Why I Regret Losing My Maiden Name

May 20, 2020

I met my husband when I was 18, and we got married when I was 20. When I look back at my life (I’m 39 now), there are many moments of disbelief. Don’t get me wrong, I’m generally very happy with how my life turned out, but as they say – hindsight is 20/20. My […]

I met my husband when I was 18, and we got married when I was 20. When I look back at my life (I’m 39 now), there are many moments of disbelief. Don’t get me wrong, I’m generally very happy with how my life turned out, but as they say – hindsight is 20/20. My one big regret though, I gave up my maiden name.

Let me make it totally clear first that no one made me change my name. On the flip though, no one in my family ever brought it up as a topic of discussion either. None of my sisters or older cousins even asked me if I was planning on hyphenating my name.

Funny enough, I didn’t actually change my name right away. For the first three years of our marriage, I just kept my last name because I was being lazy about updating my documents. I kept telling myself that I would update my “official name” when my licence expired, but I had already started addressing myself as Raj Thandhi. That’s what my email said at work, and it was how I was introduced at meetings. Then my son was born, and I started thinking about last names and what they mean.

I’m one of four girls, no brothers. Anyone from a Punjabi family knows what that meant for my sisters and I growing up in the 80s and 90s. We were constantly reminded of the fact that we weren’t boys by our relatives. Everywhere we turned whether it was music, movies, or pop culture we were told that desi parents needed boys. Who would carry on their family name, and complete their final rights when it was time to leave the world? I was so moved by my thoughts on last name that I gave my son my maiden name as a middle name. My family name will carry on I thought to myself.

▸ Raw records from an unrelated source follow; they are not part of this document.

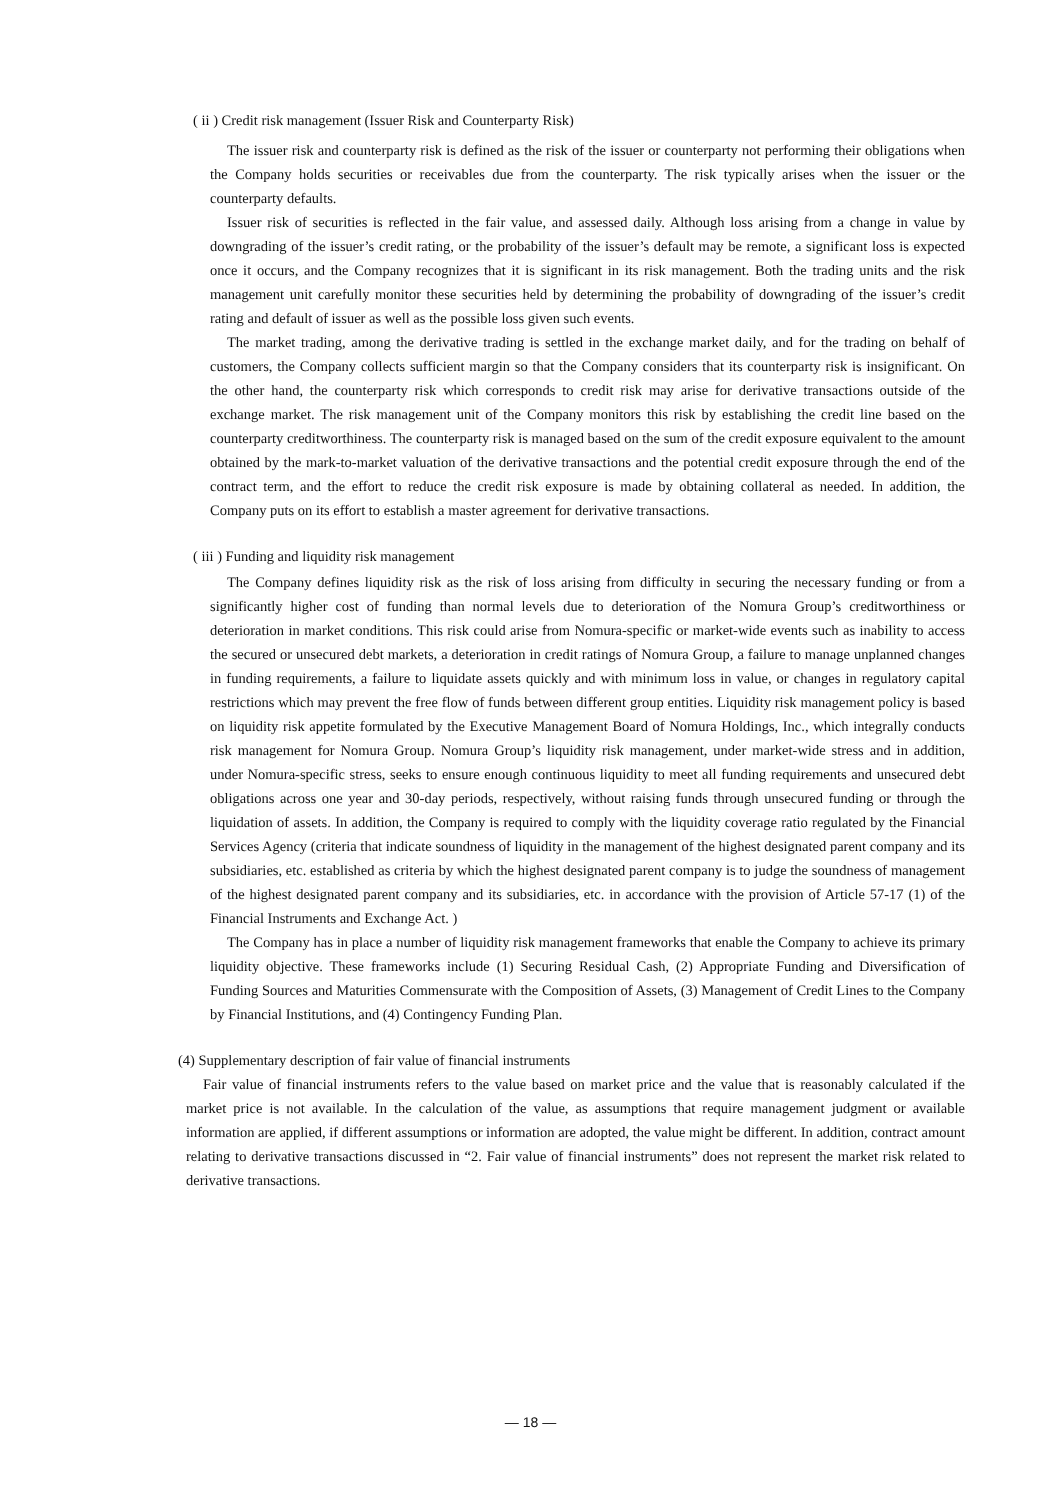( ii ) Credit risk management (Issuer Risk and Counterparty Risk)
The issuer risk and counterparty risk is defined as the risk of the issuer or counterparty not performing their obligations when the Company holds securities or receivables due from the counterparty. The risk typically arises when the issuer or the counterparty defaults.
Issuer risk of securities is reflected in the fair value, and assessed daily. Although loss arising from a change in value by downgrading of the issuer’s credit rating, or the probability of the issuer’s default may be remote, a significant loss is expected once it occurs, and the Company recognizes that it is significant in its risk management. Both the trading units and the risk management unit carefully monitor these securities held by determining the probability of downgrading of the issuer’s credit rating and default of issuer as well as the possible loss given such events.
The market trading, among the derivative trading is settled in the exchange market daily, and for the trading on behalf of customers, the Company collects sufficient margin so that the Company considers that its counterparty risk is insignificant. On the other hand, the counterparty risk which corresponds to credit risk may arise for derivative transactions outside of the exchange market. The risk management unit of the Company monitors this risk by establishing the credit line based on the counterparty creditworthiness. The counterparty risk is managed based on the sum of the credit exposure equivalent to the amount obtained by the mark-to-market valuation of the derivative transactions and the potential credit exposure through the end of the contract term, and the effort to reduce the credit risk exposure is made by obtaining collateral as needed. In addition, the Company puts on its effort to establish a master agreement for derivative transactions.
( iii ) Funding and liquidity risk management
The Company defines liquidity risk as the risk of loss arising from difficulty in securing the necessary funding or from a significantly higher cost of funding than normal levels due to deterioration of the Nomura Group’s creditworthiness or deterioration in market conditions. This risk could arise from Nomura-specific or market-wide events such as inability to access the secured or unsecured debt markets, a deterioration in credit ratings of Nomura Group, a failure to manage unplanned changes in funding requirements, a failure to liquidate assets quickly and with minimum loss in value, or changes in regulatory capital restrictions which may prevent the free flow of funds between different group entities. Liquidity risk management policy is based on liquidity risk appetite formulated by the Executive Management Board of Nomura Holdings, Inc., which integrally conducts risk management for Nomura Group. Nomura Group’s liquidity risk management, under market-wide stress and in addition, under Nomura-specific stress, seeks to ensure enough continuous liquidity to meet all funding requirements and unsecured debt obligations across one year and 30-day periods, respectively, without raising funds through unsecured funding or through the liquidation of assets. In addition, the Company is required to comply with the liquidity coverage ratio regulated by the Financial Services Agency (criteria that indicate soundness of liquidity in the management of the highest designated parent company and its subsidiaries, etc. established as criteria by which the highest designated parent company is to judge the soundness of management of the highest designated parent company and its subsidiaries, etc. in accordance with the provision of Article 57-17 (1) of the Financial Instruments and Exchange Act. )
The Company has in place a number of liquidity risk management frameworks that enable the Company to achieve its primary liquidity objective. These frameworks include (1) Securing Residual Cash, (2) Appropriate Funding and Diversification of Funding Sources and Maturities Commensurate with the Composition of Assets, (3) Management of Credit Lines to the Company by Financial Institutions, and (4) Contingency Funding Plan.
(4) Supplementary description of fair value of financial instruments
Fair value of financial instruments refers to the value based on market price and the value that is reasonably calculated if the market price is not available. In the calculation of the value, as assumptions that require management judgment or available information are applied, if different assumptions or information are adopted, the value might be different. In addition, contract amount relating to derivative transactions discussed in “2. Fair value of financial instruments” does not represent the market risk related to derivative transactions.
— 18 —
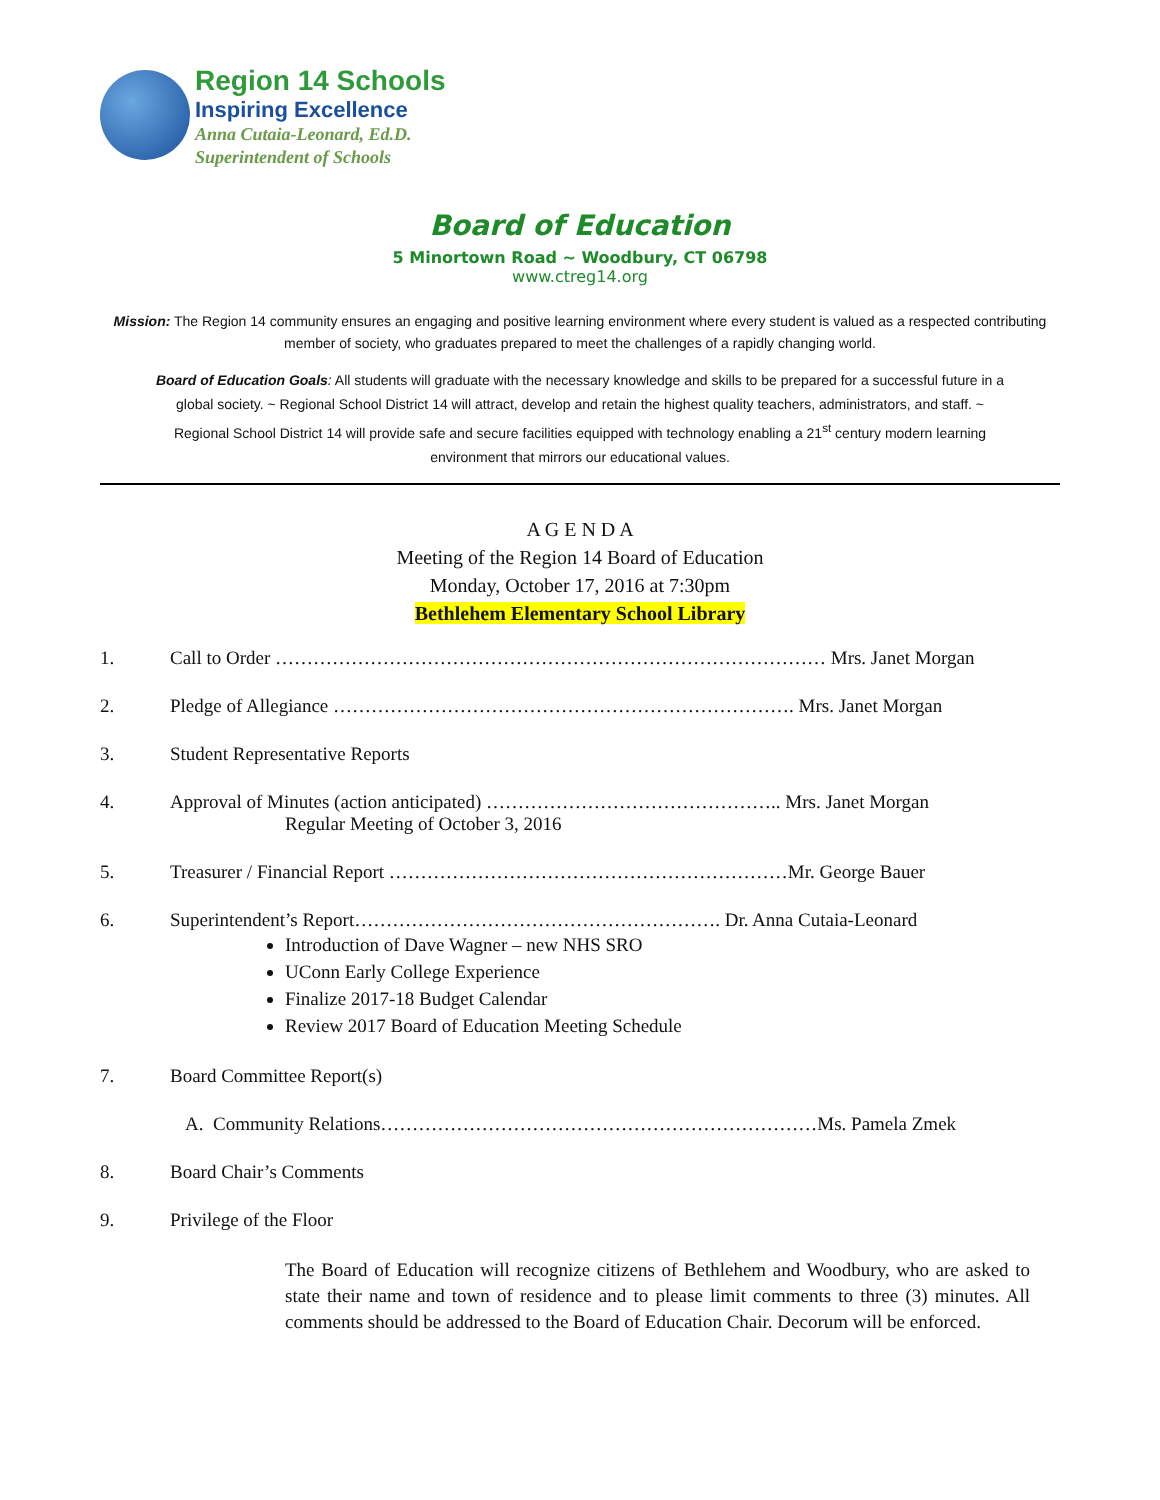Region 14 Schools
Inspiring Excellence
Anna Cutaia-Leonard, Ed.D.
Superintendent of Schools
Board of Education
5 Minortown Road ~ Woodbury, CT 06798
www.ctreg14.org
Mission: The Region 14 community ensures an engaging and positive learning environment where every student is valued as a respected contributing member of society, who graduates prepared to meet the challenges of a rapidly changing world.
Board of Education Goals: All students will graduate with the necessary knowledge and skills to be prepared for a successful future in a global society. ~ Regional School District 14 will attract, develop and retain the highest quality teachers, administrators, and staff. ~ Regional School District 14 will provide safe and secure facilities equipped with technology enabling a 21<sup>st</sup> century modern learning environment that mirrors our educational values.
A G E N D A
Meeting of the Region 14 Board of Education
Monday, October 17, 2016 at 7:30pm
Bethlehem Elementary School Library
1. Call to Order …………………………………………………………………………… Mrs. Janet Morgan
2. Pledge of Allegiance ………………………………………………………………. Mrs. Janet Morgan
3. Student Representative Reports
4. Approval of Minutes (action anticipated) ……………………………………….. Mrs. Janet Morgan
Regular Meeting of October 3, 2016
5. Treasurer / Financial Report ………………………………………………………Mr. George Bauer
6. Superintendent’s Report…………………………………………………. Dr. Anna Cutaia-Leonard
Introduction of Dave Wagner – new NHS SRO
UConn Early College Experience
Finalize 2017-18 Budget Calendar
Review 2017 Board of Education Meeting Schedule
7. Board Committee Report(s)
A. Community Relations……………………………………………………………Ms. Pamela Zmek
8. Board Chair’s Comments
9. Privilege of the Floor
The Board of Education will recognize citizens of Bethlehem and Woodbury, who are asked to state their name and town of residence and to please limit comments to three (3) minutes. All comments should be addressed to the Board of Education Chair. Decorum will be enforced.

Sometimes I wish I could go back in time and tell that exhausted anxious young mother that there was one other person that could carry on her family name – her. Sadly that didn’t happen, and when my son was 5 months old as I was getting ready to take an international flight with him, a travel agent pointed out that our ID didn’t match when I went to get the tickets. He was adamant that even though Armaan’s birth certificate had my last name as his middle name, it was too risky to try and take him out of the country alone. Apparently they were never going to let me fly with him and believe I was his mother if we didn’t have the same last name.

So, I rushed to update my ID and passport and in the confusion and haste, I didn’t even think about hyphenating my last name. I wish I could say I forgot to, but the truth is I didn’t even consider it. Just like that, I gave up the identity I had for 20 years and became someone else. Someone’s wife, and someone’s mother.

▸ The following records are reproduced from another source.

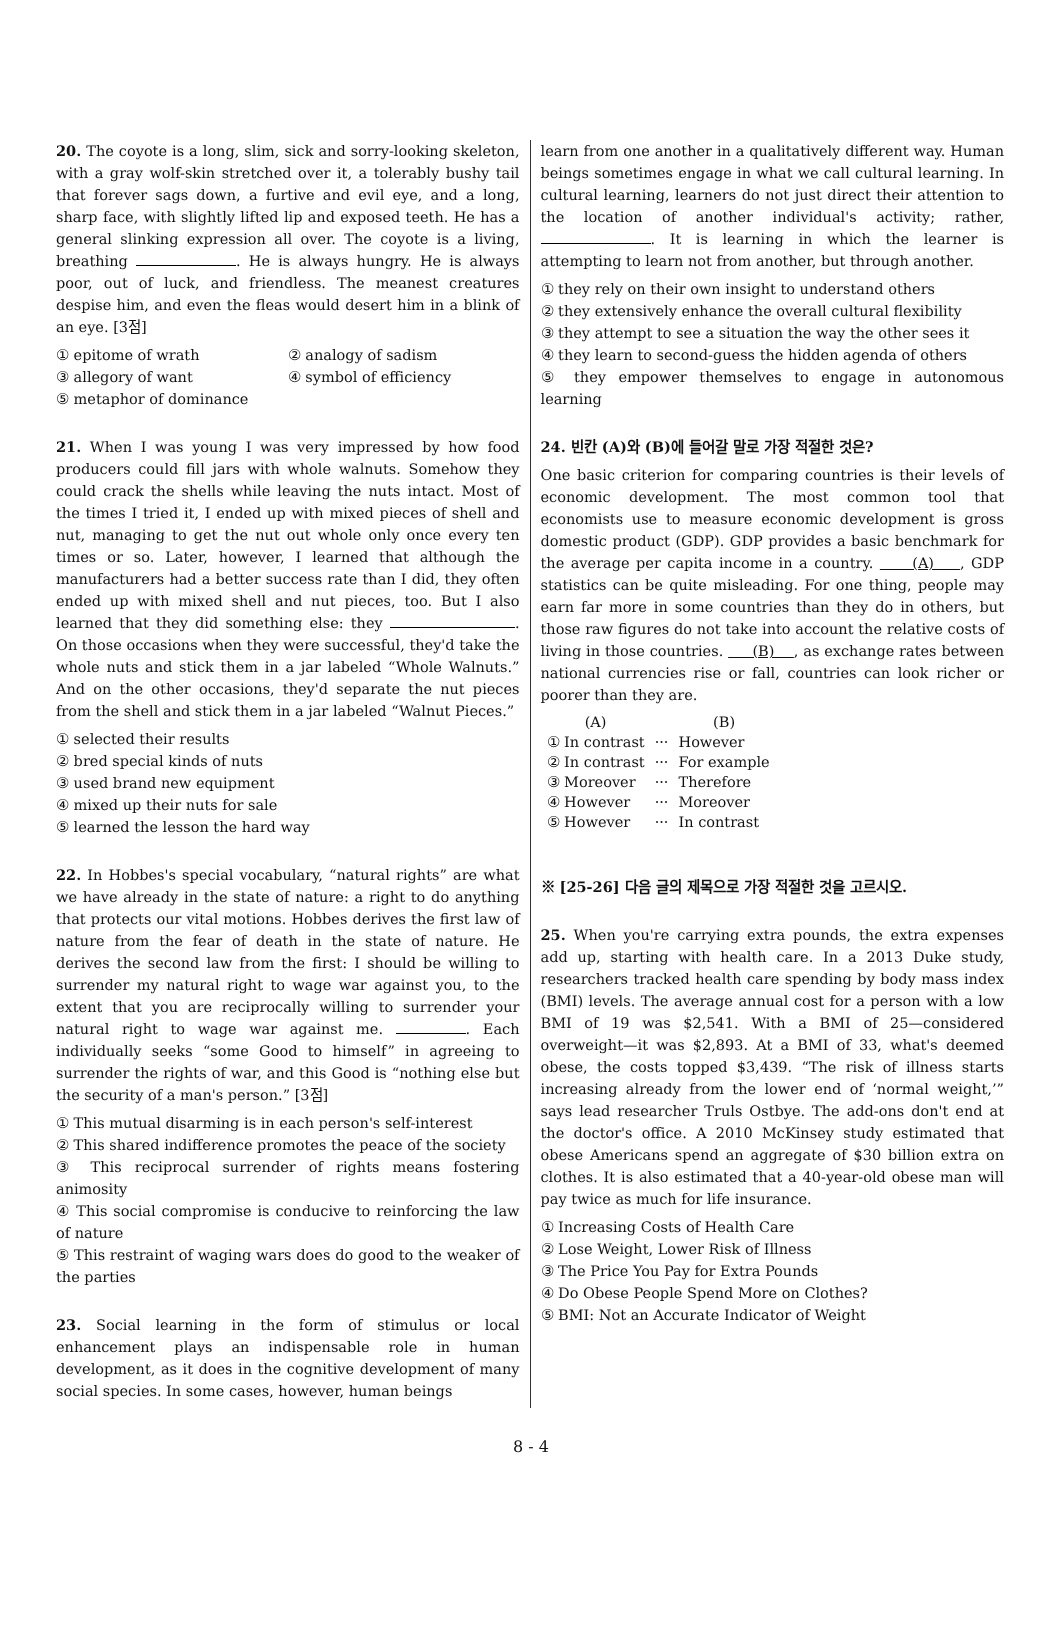20. The coyote is a long, slim, sick and sorry-looking skeleton, with a gray wolf-skin stretched over it, a tolerably bushy tail that forever sags down, a furtive and evil eye, and a long, sharp face, with slightly lifted lip and exposed teeth. He has a general slinking expression all over. The coyote is a living, breathing . He is always hungry. He is always poor, out of luck, and friendless. The meanest creatures despise him, and even the fleas would desert him in a blink of an eye. [3점]
① epitome of wrath ② analogy of sadism
③ allegory of want ④ symbol of efficiency
⑤ metaphor of dominance
21. When I was young I was very impressed by how food producers could fill jars with whole walnuts. Somehow they could crack the shells while leaving the nuts intact. Most of the times I tried it, I ended up with mixed pieces of shell and nut, managing to get the nut out whole only once every ten times or so. Later, however, I learned that although the manufacturers had a better success rate than I did, they often ended up with mixed shell and nut pieces, too. But I also learned that they did something else: they . On those occasions when they were successful, they'd take the whole nuts and stick them in a jar labeled “Whole Walnuts.” And on the other occasions, they'd separate the nut pieces from the shell and stick them in a jar labeled “Walnut Pieces.”
① selected their results
② bred special kinds of nuts
③ used brand new equipment
④ mixed up their nuts for sale
⑤ learned the lesson the hard way
22. In Hobbes's special vocabulary, “natural rights” are what we have already in the state of nature: a right to do anything that protects our vital motions. Hobbes derives the first law of nature from the fear of death in the state of nature. He derives the second law from the first: I should be willing to surrender my natural right to wage war against you, to the extent that you are reciprocally willing to surrender your natural right to wage war against me. . Each individually seeks “some Good to himself” in agreeing to surrender the rights of war, and this Good is “nothing else but the security of a man's person.” [3점]
① This mutual disarming is in each person's self-interest
② This shared indifference promotes the peace of the society
③ This reciprocal surrender of rights means fostering animosity
④ This social compromise is conducive to reinforcing the law of nature
⑤ This restraint of waging wars does do good to the weaker of the parties
23. Social learning in the form of stimulus or local enhancement plays an indispensable role in human development, as it does in the cognitive development of many social species. In some cases, however, human beings
learn from one another in a qualitatively different way. Human beings sometimes engage in what we call cultural learning. In cultural learning, learners do not just direct their attention to the location of another individual's activity; rather, . It is learning in which the learner is attempting to learn not from another, but through another.
① they rely on their own insight to understand others
② they extensively enhance the overall cultural flexibility
③ they attempt to see a situation the way the other sees it
④ they learn to second-guess the hidden agenda of others
⑤ they empower themselves to engage in autonomous learning
24. 빈칸 (A)와 (B)에 들어갈 말로 가장 적절한 것은?
One basic criterion for comparing countries is their levels of economic development. The most common tool that economists use to measure economic development is gross domestic product (GDP). GDP provides a basic benchmark for the average per capita income in a country. (A) , GDP statistics can be quite misleading. For one thing, people may earn far more in some countries than they do in others, but those raw figures do not take into account the relative costs of living in those countries. (B) , as exchange rates between national currencies rise or fall, countries can look richer or poorer than they are.
| (A) | | (B) |
| ① In contrast | ··· | However |
| ② In contrast | ··· | For example |
| ③ Moreover | ··· | Therefore |
| ④ However | ··· | Moreover |
| ⑤ However | ··· | In contrast |
※ [25-26] 다음 글의 제목으로 가장 적절한 것을 고르시오.
25. When you're carrying extra pounds, the extra expenses add up, starting with health care. In a 2013 Duke study, researchers tracked health care spending by body mass index (BMI) levels. The average annual cost for a person with a low BMI of 19 was $2,541. With a BMI of 25—considered overweight—it was $2,893. At a BMI of 33, what's deemed obese, the costs topped $3,439. “The risk of illness starts increasing already from the lower end of ‘normal weight,’” says lead researcher Truls Ostbye. The add-ons don't end at the doctor's office. A 2010 McKinsey study estimated that obese Americans spend an aggregate of $30 billion extra on clothes. It is also estimated that a 40-year-old obese man will pay twice as much for life insurance.
① Increasing Costs of Health Care
② Lose Weight, Lower Risk of Illness
③ The Price You Pay for Extra Pounds
④ Do Obese People Spend More on Clothes?
⑤ BMI: Not an Accurate Indicator of Weight
8 - 4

Don’t get me wrong, I love my husband and kids, and I love our little family, but my almost 40 year old self knows that last names don’t make a family – they make an identity. Sometimes when I reach a professional milestone and I see my name printed in the press, or I receive an award or designation, I feel a wince inside of me. There is a part of me that can’t help but think, it was my family, my parents, and my experiences that made me a writer, a foodie, the person I am today, and all the credit goes to a different identity.

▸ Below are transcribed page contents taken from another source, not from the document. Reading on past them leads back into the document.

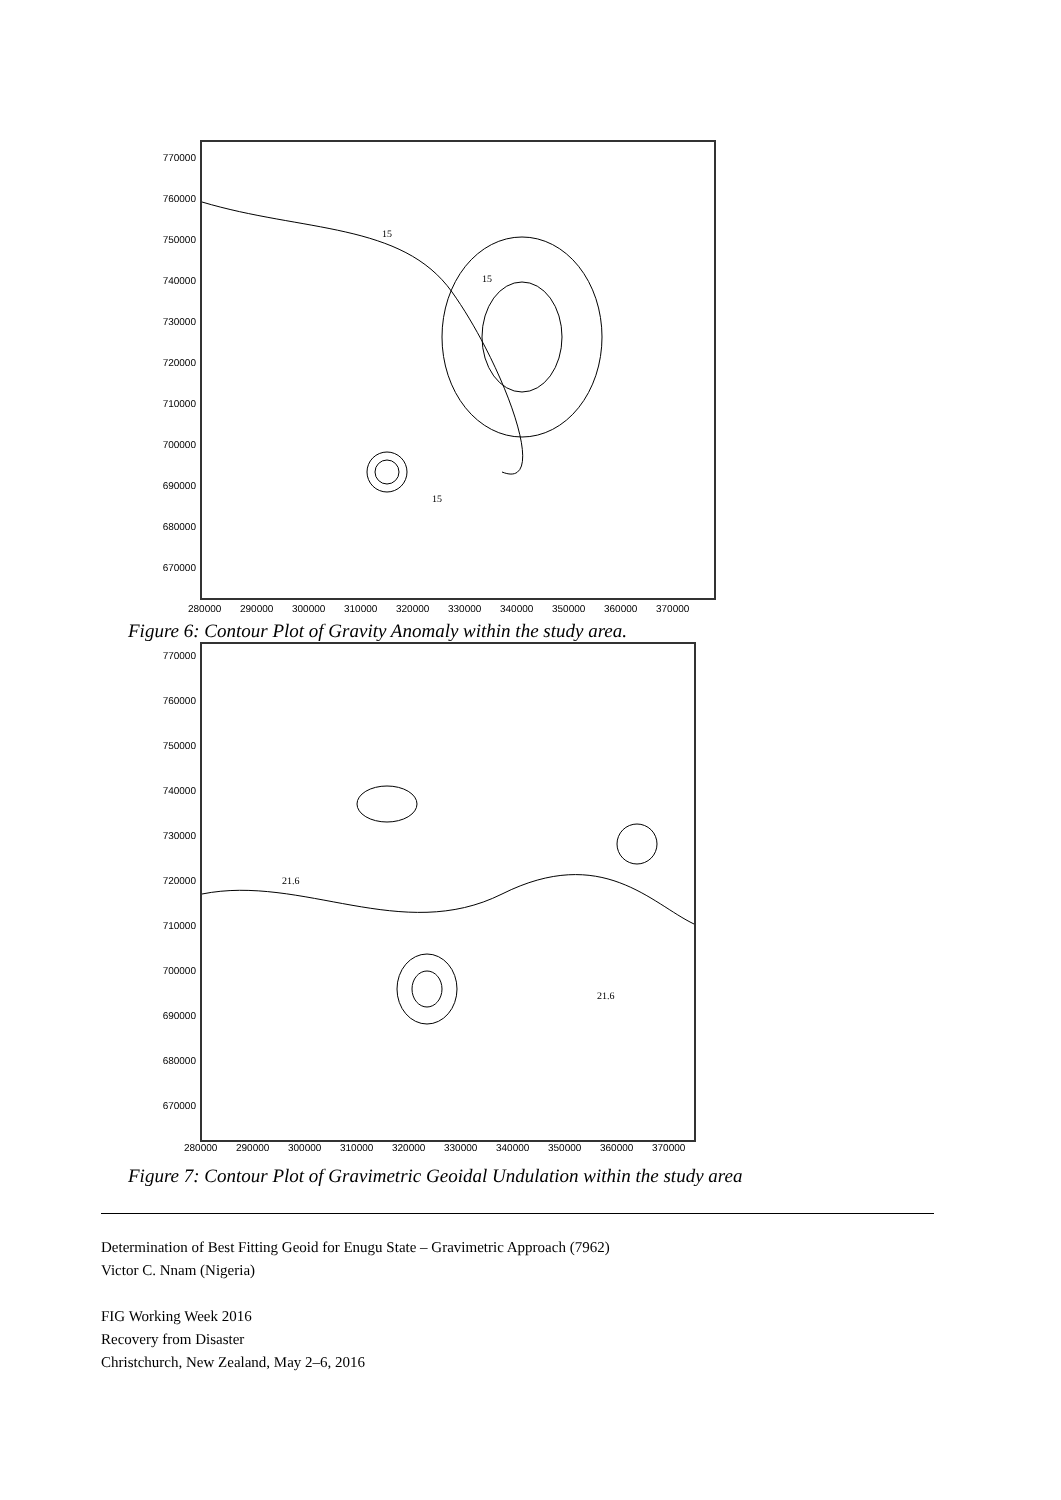770000
760000
750000
740000
730000
720000
710000
700000
690000
680000
670000
15
15
15
280000 290000 300000 310000 320000 330000 340000 350000 360000 370000
Figure 6: Contour Plot of Gravity Anomaly within the study area.
770000
760000
750000
740000
730000
720000
710000
700000
690000
680000
670000
21.6
21.6
280000 290000 300000 310000 320000 330000 340000 350000 360000 370000
Figure 7: Contour Plot of Gravimetric Geoidal Undulation within the study area
Determination of Best Fitting Geoid for Enugu State – Gravimetric Approach (7962)
Victor C. Nnam (Nigeria)
FIG Working Week 2016
Recovery from Disaster
Christchurch, New Zealand, May 2–6, 2016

Something else I wish I could go back and tell my 23 year old self is, being a good daughter, a good wife, or a good mom isn’t your identity. You are your own identity.

For the record … I’ve had this conversation with both my husband and my kids, so I’m not nervous of putting it out in the world. Also, I’ve spent serious time considering changing my name now and hyphenating it, but I don’t think it would be a good decision professionally at this point. Instead, I’m just sharing my story here so that it might prompt someone else to think and make an actual decision, not just follow the norm.